WHAT NEEDS TO BE DONE: Search the listing below for the line containing "Everything to Learn About". From there through the line containing "range of motion", transcribe every line exactly, both ends included.

RECORDS SHOWN:

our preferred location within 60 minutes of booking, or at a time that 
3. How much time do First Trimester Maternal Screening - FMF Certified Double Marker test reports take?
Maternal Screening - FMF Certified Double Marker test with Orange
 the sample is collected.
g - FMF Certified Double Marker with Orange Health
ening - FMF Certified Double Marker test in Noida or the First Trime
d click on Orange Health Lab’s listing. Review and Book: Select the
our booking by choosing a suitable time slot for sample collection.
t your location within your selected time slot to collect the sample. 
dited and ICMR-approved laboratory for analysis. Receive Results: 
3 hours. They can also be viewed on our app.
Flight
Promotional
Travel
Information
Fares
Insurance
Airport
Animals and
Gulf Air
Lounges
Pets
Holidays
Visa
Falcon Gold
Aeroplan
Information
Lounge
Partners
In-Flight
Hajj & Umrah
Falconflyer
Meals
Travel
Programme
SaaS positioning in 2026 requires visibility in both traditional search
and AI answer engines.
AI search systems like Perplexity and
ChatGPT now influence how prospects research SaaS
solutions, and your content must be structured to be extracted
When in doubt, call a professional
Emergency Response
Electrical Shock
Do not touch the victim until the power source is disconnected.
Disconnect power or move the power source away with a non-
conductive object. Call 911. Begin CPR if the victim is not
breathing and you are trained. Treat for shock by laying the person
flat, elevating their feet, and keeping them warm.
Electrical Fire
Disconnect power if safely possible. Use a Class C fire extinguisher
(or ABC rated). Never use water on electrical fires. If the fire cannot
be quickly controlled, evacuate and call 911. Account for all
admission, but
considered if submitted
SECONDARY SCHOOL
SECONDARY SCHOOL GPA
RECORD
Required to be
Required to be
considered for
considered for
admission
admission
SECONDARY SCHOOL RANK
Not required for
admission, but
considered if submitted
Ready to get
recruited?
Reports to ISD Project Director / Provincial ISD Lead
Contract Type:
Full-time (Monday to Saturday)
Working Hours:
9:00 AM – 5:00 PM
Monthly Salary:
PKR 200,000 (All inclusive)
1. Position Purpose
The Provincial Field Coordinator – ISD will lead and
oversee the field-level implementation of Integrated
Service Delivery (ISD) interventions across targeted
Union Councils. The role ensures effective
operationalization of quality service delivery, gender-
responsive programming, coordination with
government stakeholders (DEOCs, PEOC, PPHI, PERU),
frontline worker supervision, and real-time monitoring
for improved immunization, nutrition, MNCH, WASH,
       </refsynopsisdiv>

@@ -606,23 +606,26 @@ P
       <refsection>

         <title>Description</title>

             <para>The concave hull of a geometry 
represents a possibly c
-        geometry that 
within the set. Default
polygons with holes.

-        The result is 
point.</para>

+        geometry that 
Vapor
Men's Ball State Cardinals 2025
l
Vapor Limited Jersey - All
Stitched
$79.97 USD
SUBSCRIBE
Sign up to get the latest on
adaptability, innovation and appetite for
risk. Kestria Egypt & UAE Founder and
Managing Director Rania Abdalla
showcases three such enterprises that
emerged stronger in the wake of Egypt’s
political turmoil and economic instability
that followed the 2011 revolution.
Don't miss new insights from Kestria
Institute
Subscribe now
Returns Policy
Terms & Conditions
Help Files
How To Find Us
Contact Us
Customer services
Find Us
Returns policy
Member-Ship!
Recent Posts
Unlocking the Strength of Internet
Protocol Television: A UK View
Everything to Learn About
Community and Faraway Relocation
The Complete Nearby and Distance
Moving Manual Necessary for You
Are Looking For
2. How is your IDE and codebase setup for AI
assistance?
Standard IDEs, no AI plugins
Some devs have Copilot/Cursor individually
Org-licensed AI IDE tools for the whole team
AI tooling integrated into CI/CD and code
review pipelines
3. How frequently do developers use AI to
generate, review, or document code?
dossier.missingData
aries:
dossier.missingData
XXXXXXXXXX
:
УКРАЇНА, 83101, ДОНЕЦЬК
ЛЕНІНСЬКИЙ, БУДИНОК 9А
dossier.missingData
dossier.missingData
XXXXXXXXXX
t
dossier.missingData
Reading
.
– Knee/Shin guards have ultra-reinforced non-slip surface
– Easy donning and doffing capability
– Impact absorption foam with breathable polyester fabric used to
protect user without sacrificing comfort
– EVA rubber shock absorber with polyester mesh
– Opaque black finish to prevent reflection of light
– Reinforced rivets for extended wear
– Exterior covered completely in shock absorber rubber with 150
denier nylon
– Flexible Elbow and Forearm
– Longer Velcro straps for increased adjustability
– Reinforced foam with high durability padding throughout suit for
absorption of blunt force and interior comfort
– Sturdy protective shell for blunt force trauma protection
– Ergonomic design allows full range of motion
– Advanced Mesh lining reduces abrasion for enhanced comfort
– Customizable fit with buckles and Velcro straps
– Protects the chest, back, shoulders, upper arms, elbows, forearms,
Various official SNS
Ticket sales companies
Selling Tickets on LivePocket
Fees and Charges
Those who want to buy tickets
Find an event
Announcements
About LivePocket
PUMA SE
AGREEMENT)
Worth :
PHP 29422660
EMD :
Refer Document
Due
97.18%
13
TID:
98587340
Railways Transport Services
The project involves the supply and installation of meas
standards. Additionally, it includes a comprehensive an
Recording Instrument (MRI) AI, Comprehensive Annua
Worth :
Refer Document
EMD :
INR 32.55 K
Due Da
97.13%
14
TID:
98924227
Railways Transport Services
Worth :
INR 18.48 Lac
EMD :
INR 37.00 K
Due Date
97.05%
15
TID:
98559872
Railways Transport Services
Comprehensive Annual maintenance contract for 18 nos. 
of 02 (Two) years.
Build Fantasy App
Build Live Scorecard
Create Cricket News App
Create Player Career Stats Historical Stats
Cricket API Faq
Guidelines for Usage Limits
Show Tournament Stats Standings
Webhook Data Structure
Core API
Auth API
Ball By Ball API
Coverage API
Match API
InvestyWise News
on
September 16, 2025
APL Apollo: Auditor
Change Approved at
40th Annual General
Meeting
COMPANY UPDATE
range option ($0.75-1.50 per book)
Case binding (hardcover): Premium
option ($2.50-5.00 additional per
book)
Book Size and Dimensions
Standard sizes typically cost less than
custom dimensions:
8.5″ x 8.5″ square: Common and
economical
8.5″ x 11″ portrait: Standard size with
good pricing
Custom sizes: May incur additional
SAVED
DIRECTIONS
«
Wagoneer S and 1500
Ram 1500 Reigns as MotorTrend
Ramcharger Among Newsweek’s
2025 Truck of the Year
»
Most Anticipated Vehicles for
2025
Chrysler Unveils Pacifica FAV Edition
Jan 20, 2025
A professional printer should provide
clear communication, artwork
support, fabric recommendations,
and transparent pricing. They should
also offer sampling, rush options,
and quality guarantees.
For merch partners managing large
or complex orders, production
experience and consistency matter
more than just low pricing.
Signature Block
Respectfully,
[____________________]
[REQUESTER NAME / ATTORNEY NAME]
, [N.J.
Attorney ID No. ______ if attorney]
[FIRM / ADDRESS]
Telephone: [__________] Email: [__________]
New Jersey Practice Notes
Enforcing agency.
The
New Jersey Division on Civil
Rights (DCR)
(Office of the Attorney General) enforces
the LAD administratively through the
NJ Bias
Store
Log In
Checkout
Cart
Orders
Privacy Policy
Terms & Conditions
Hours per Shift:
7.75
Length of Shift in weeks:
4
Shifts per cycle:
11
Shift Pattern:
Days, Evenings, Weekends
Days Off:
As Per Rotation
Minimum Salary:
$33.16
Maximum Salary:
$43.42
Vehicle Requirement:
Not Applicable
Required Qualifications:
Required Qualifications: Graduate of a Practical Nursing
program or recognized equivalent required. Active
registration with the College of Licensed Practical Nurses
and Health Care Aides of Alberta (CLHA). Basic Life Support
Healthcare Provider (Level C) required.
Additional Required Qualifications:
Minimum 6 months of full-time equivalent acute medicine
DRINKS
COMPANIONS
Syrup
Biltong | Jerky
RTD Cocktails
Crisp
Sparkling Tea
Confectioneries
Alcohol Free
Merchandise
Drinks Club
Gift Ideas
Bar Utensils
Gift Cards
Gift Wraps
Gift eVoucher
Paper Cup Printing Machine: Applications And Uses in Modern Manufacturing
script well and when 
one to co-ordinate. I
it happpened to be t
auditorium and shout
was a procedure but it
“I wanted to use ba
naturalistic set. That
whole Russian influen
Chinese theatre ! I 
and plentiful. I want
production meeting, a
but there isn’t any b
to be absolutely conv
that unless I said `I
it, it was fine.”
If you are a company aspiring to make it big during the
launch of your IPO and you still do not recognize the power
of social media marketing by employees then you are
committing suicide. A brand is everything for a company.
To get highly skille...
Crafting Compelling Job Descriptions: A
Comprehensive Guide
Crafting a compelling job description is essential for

RESPONSE AREA:
Everything to Learn About
Community and Faraway Relocation
The Complete Nearby and Distance
Moving Manual Necessary for You
Are Looking For
2. How is your IDE and codebase setup for AI
assistance?
Standard IDEs, no AI plugins
Some devs have Copilot/Cursor individually
Org-licensed AI IDE tools for the whole team
AI tooling integrated into CI/CD and code
review pipelines
3. How frequently do developers use AI to
generate, review, or document code?
dossier.missingData
aries:
dossier.missingData
XXXXXXXXXX
:
УКРАЇНА, 83101, ДОНЕЦЬК
ЛЕНІНСЬКИЙ, БУДИНОК 9А
dossier.missingData
dossier.missingData
XXXXXXXXXX
t
dossier.missingData
Reading
.
– Knee/Shin guards have ultra-reinforced non-slip surface
– Easy donning and doffing capability
– Impact absorption foam with breathable polyester fabric used to
protect user without sacrificing comfort
– EVA rubber shock absorber with polyester mesh
– Opaque black finish to prevent reflection of light
– Reinforced rivets for extended wear
– Exterior covered completely in shock absorber rubber with 150
denier nylon
– Flexible Elbow and Forearm
– Longer Velcro straps for increased adjustability
– Reinforced foam with high durability padding throughout suit for
absorption of blunt force and interior comfort
– Sturdy protective shell for blunt force trauma protection
– Ergonomic design allows full range of motion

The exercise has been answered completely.